→ **WORK ORDER A**: Reproduce the embroidery passage word for word, starting with "Someone on facebook" and going on through "with this sampler.".
→ **WORK ORDER B**:
Answer these from the embroidery passage:
(i) How many weeks in total did the writer wait for the threads?
(ii) What is the price of the fine tip iron-on pen by Sublime Stitching?
(iii) In which color are the tiny vertical lines that fill the faggot rows worked?

→ **EXERCISE PASSAGE**:
::::::

On May 14, the first motif was finished and done! After more than two months! But this was mainly due to me having to wait for weeks on end (six weeks in total!) for the threads. In the end, however, I liked what I saw.
First Motif Finished
I had to re-draw the lines of the second motif with ink, because the iron-on transfer wasn't visible in some places. After my experiences with transfers so far, I still don't know how to solve this problem. The iron-on pencil by DEKA proved a failure in my case, despite a few quite successful test runs. Either the lines come out smudged ... or the centre of the motif is clearly visible, yet fading to invisibility towards the edges ... or the transparent paper blisters ... you never can rely on the outcome! Maybe the fine tip iron-on pen by Sublime Stitching, praised so strongly by Mary Corbet, would in fact be the best solution. The point is, that I don't have enough money for the time being to pay $ 15 shipping, when the pen itself is a miserly $ 6.75, much less do I have the money to buy more than one pen.
Someone on facebook wrote, forget all other methods, today we all use lightboxes. I agree that tracing on a lightbox is a great and absolutely reliable method - provided the fabric is suitable for tracing. All relatively smooth fabrics, such as smooth linens or calico, are, but Jobelan and other coarser weaved fabrics cause the pen or pencil to jolt across the threads, resulting in wobbly lines. Carbon paper again doesn't qualify for a transfer where the design has to be placed exactly at a certain spot, as is the case with this sampler.
In this case, the ink lines came out somewhat distorted or even misplaced, but overall it was ok. The background would be covered entirely, and pearl cotton #8 is still thick enough to cover minor mistakes in the outlines.
The background had to be done in alternating rows of faggots in Scabious Violet (396), filled with tiny vertical lines in Geranium Red (350). Oh, the faggots! They give you a hard time to execute, because they are made of 9 vertical stitches, held together by one horizontal stitch thrown over 6 threads, which I had to reduce to 5 vertical stitches, held together by a stitch thrown over 3 threads. Now, the horizontal stitch, since it is supposed to hold the vertical stitches together, needs to be worked last. But since it stretches over 3 threads only, you have to fiddle about with your needle on the back of the fabric in order to meet the right hole, which is already covered by the vertical threads, after all. And then, while bringing your needle back to the surface, you will inevitably split these vertical threads, and you have to manoeuvre your needle below a whole bunch of double threads in order to come out on the outside of the cluster.
But never fear! Here's what I came up with to help us out:
You need two double threads: one in an embroidery needle (#10 or so), the other in a tapestry needle, the one with the blunt tip generally used in cross stitch.

::::::

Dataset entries
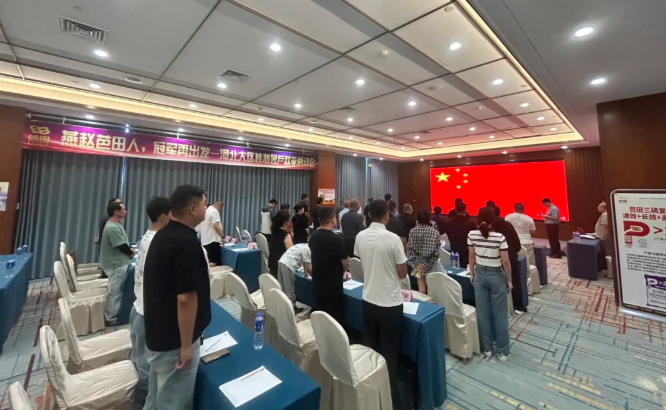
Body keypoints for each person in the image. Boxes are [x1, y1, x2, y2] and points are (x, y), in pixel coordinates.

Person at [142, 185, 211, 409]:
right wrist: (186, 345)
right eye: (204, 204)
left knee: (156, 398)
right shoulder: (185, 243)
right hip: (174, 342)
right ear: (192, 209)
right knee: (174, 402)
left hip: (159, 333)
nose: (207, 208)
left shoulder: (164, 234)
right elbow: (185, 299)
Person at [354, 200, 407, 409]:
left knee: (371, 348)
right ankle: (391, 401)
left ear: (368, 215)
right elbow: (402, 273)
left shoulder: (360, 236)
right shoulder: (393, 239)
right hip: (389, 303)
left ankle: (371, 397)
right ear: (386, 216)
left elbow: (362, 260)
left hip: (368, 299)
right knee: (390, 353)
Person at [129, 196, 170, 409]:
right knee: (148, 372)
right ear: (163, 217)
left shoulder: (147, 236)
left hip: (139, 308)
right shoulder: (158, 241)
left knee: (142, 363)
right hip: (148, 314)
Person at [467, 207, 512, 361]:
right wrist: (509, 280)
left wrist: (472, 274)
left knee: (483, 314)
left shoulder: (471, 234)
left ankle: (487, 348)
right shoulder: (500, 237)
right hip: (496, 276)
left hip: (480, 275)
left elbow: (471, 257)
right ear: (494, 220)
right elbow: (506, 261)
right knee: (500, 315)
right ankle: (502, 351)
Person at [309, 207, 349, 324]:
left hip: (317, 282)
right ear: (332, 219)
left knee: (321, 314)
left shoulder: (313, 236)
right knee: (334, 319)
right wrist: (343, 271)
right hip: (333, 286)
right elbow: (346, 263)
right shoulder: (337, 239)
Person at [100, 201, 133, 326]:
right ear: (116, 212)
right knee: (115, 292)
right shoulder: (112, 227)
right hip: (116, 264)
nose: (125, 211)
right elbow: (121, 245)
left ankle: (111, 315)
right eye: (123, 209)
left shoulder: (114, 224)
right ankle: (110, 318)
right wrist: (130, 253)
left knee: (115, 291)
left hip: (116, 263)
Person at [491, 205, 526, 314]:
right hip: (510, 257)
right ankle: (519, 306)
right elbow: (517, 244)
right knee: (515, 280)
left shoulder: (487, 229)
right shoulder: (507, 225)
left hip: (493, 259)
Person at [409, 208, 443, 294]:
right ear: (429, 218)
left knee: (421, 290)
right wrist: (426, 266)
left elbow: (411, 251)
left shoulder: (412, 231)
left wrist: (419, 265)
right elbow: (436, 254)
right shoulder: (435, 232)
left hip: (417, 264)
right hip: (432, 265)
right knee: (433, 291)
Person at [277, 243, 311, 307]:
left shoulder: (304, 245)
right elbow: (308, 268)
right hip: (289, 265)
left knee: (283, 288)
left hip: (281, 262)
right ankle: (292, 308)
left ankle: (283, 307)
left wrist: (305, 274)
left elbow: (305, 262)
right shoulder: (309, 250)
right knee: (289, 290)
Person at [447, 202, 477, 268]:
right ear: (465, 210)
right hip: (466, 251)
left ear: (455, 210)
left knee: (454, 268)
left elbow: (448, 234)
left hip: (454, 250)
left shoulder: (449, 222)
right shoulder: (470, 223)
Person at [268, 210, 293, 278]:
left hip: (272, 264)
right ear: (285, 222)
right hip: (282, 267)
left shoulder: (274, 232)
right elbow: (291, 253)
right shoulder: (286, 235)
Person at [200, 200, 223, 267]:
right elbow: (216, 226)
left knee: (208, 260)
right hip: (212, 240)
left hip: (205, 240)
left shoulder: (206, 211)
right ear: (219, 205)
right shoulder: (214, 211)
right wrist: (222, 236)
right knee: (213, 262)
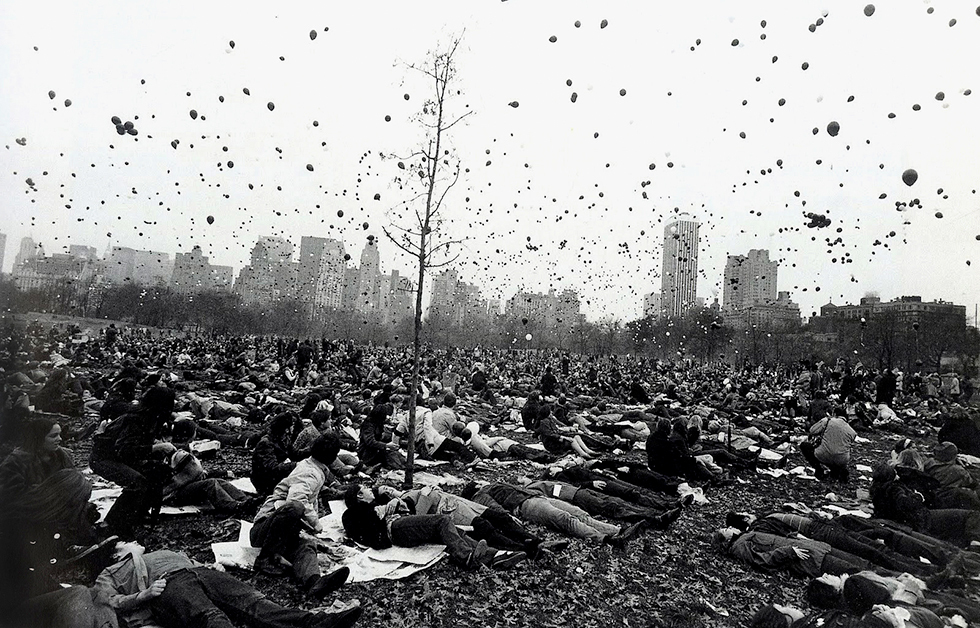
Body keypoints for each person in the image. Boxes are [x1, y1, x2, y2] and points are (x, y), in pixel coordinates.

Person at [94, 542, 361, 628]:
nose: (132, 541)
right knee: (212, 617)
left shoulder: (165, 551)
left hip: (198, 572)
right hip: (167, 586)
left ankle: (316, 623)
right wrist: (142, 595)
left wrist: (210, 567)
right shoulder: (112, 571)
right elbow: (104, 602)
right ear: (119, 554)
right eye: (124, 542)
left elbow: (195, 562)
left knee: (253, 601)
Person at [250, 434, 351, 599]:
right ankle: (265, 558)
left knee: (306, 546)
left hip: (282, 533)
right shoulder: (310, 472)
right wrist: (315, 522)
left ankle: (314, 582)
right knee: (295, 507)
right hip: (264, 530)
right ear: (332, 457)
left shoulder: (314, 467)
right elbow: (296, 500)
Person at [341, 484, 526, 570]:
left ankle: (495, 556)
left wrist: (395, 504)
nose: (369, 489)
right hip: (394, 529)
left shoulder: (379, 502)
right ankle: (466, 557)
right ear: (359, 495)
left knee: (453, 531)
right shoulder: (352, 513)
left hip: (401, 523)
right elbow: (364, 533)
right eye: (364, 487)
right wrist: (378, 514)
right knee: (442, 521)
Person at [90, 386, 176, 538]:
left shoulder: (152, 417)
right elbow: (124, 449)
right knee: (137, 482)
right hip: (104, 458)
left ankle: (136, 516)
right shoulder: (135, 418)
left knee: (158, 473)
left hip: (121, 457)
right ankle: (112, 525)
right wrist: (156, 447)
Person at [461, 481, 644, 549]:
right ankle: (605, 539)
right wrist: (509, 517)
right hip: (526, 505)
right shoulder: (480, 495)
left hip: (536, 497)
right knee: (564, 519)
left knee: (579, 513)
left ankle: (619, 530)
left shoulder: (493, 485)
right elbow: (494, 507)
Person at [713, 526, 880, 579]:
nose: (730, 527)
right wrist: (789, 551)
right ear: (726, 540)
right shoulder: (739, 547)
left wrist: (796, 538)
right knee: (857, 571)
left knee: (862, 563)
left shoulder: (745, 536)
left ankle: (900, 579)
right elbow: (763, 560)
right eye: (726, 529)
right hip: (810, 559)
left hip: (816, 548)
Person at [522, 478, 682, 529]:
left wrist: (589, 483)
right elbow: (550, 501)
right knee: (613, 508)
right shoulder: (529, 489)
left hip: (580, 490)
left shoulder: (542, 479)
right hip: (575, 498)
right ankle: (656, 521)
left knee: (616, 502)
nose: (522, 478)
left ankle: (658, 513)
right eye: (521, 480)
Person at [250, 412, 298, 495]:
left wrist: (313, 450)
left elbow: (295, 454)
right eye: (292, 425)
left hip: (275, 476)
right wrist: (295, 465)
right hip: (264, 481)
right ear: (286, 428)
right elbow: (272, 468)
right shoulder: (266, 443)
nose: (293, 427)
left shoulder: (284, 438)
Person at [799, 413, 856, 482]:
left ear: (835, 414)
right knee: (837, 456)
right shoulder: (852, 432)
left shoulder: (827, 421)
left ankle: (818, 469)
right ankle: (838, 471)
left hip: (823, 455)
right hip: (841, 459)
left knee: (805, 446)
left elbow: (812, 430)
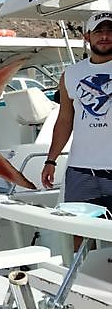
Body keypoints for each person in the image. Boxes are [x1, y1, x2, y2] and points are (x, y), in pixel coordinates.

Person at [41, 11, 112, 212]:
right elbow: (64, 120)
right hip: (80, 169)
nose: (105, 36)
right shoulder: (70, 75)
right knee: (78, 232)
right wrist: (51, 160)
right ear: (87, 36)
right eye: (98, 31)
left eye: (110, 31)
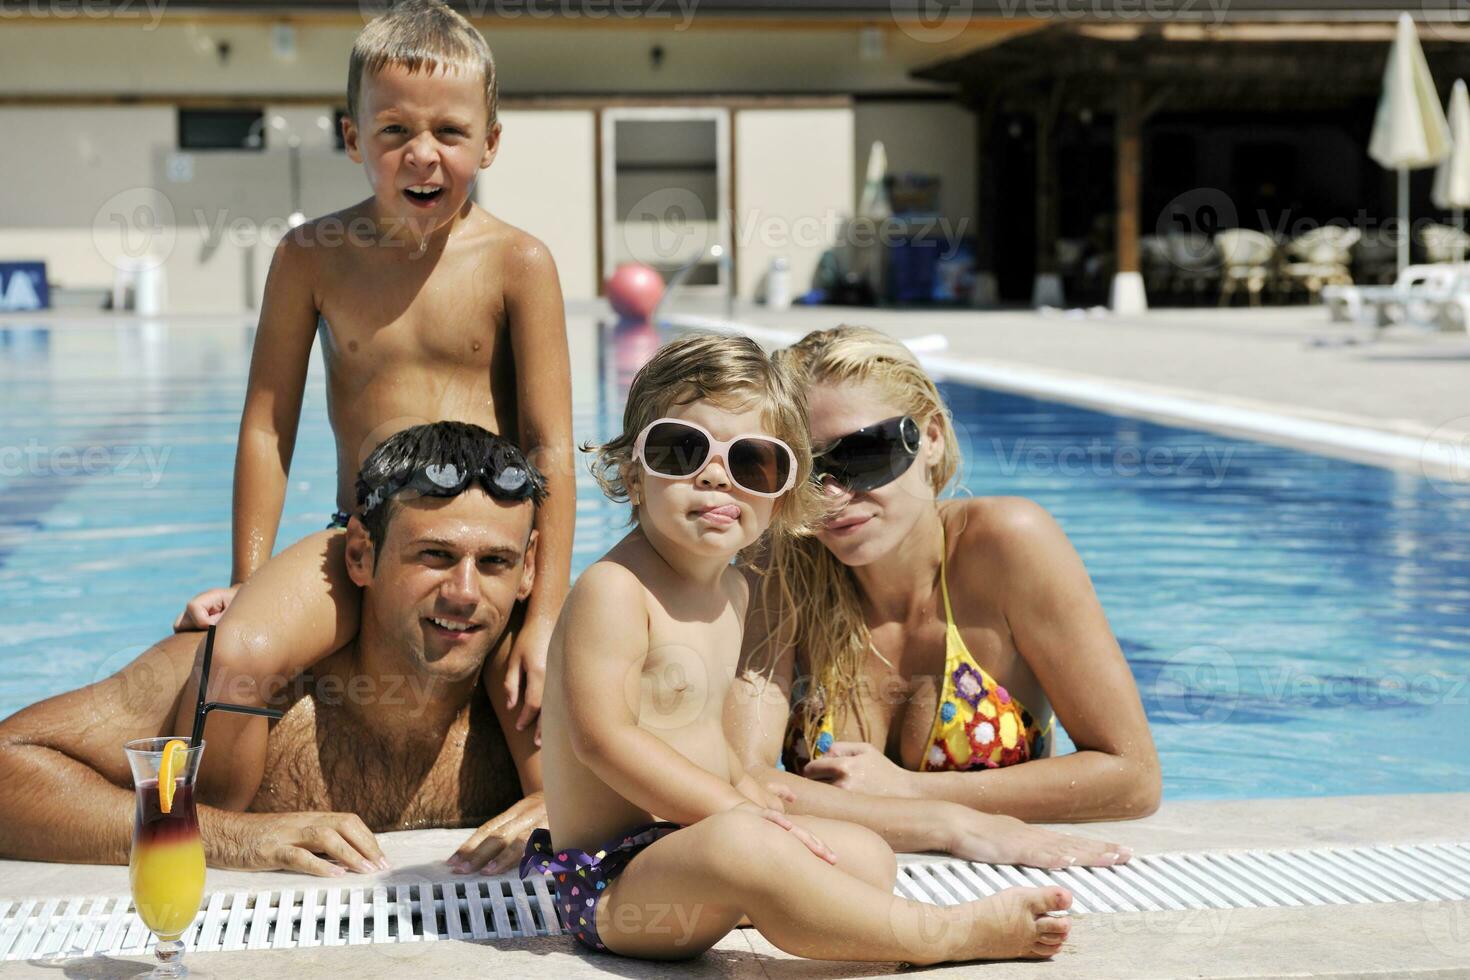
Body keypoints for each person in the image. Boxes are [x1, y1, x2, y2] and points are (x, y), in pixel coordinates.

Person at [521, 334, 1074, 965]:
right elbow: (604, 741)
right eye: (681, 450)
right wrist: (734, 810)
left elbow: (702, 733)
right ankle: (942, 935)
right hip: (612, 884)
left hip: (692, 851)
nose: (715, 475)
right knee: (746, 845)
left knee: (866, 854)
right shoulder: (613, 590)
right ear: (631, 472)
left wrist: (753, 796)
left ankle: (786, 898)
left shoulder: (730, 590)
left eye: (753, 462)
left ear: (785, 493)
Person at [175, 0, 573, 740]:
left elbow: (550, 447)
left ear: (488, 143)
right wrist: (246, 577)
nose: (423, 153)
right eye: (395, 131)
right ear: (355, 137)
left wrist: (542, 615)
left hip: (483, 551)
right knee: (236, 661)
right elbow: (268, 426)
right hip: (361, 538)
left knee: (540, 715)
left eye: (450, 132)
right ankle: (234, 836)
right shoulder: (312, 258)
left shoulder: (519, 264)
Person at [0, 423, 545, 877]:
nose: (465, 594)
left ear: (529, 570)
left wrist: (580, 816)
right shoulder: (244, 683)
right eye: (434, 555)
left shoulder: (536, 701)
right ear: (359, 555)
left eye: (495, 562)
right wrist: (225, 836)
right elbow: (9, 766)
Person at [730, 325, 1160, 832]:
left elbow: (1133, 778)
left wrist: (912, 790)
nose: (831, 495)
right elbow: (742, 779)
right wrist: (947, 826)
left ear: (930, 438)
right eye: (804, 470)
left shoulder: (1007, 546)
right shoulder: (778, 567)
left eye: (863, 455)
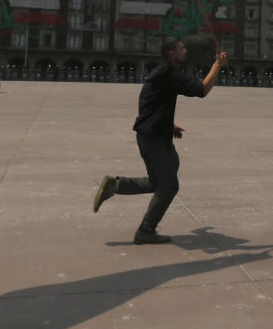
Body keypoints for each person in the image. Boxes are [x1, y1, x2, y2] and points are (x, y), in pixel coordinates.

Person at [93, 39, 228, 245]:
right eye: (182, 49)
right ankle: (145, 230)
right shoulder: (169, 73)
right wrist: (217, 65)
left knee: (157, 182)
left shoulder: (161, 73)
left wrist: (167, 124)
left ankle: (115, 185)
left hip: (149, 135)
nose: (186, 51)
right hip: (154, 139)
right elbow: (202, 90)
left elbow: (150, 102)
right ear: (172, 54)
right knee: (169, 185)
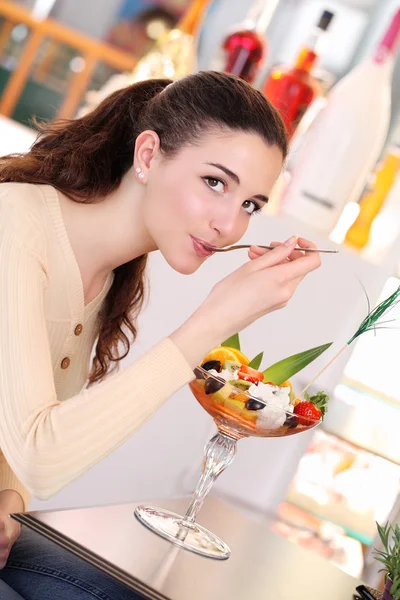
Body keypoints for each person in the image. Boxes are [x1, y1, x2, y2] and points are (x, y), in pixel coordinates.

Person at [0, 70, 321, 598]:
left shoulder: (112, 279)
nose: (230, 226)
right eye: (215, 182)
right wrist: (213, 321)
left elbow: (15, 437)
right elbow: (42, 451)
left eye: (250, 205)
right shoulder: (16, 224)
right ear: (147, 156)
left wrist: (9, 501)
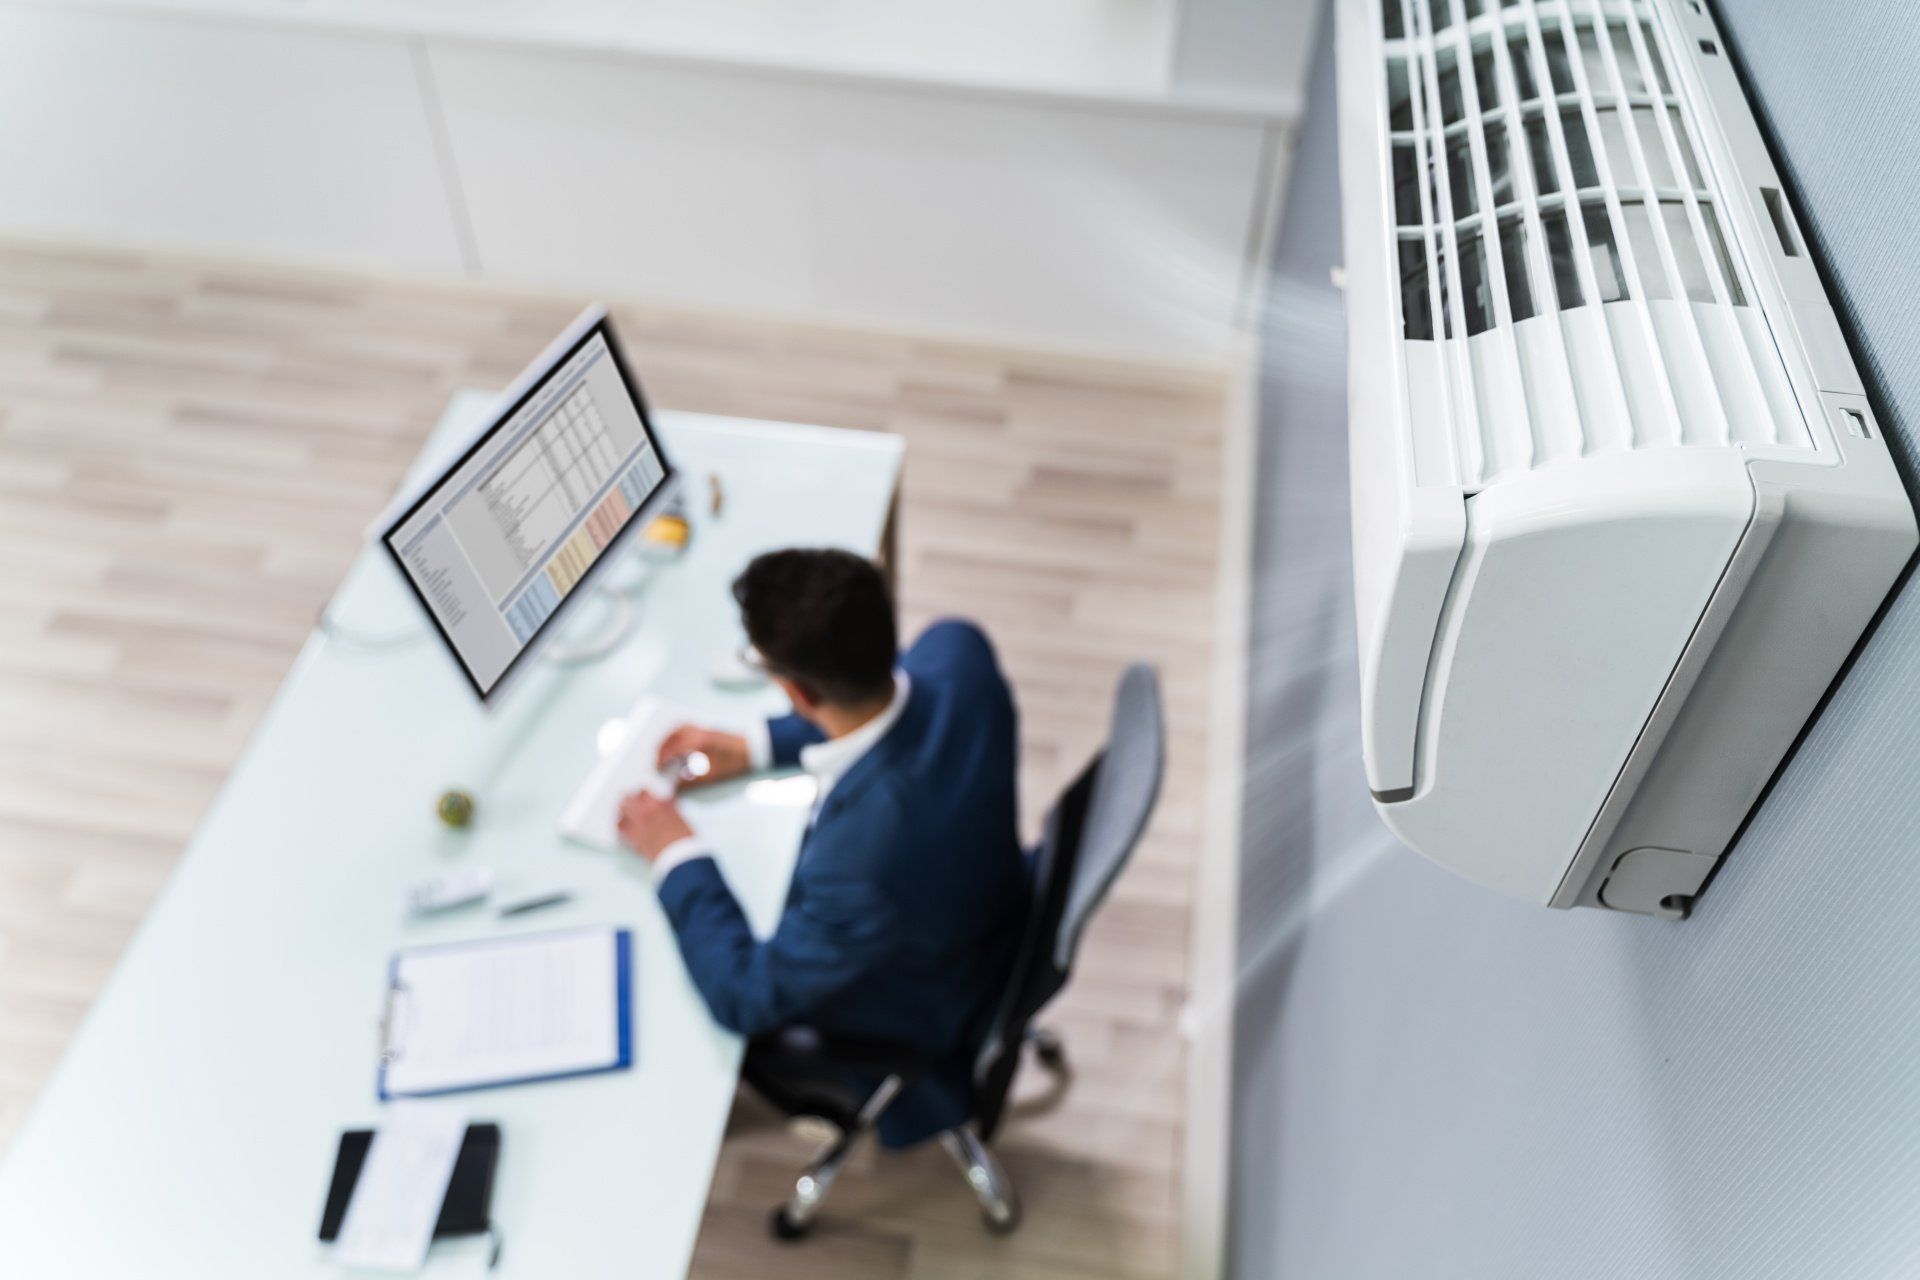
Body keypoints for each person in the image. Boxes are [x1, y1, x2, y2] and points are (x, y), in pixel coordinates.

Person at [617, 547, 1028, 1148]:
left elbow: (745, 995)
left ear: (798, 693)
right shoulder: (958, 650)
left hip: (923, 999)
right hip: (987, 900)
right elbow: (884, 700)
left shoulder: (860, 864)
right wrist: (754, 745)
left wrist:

::::::

→ **EXPECTED OUTPUT A**:
Someone on facebook wrote, forget all other methods, today we all use lightboxes. I agree that tracing on a lightbox is a great and absolutely reliable method - provided the fabric is suitable for tracing. All relatively smooth fabrics, such as smooth linens or calico, are, but Jobelan and other coarser weaved fabrics cause the pen or pencil to jolt across the threads, resulting in wobbly lines. Carbon paper again doesn't qualify for a transfer where the design has to be placed exactly at a certain spot, as is the case with this sampler.

→ **EXPECTED OUTPUT B**:
(i) Six weeks.
(ii) $6.75.
(iii) Geranium Red (350).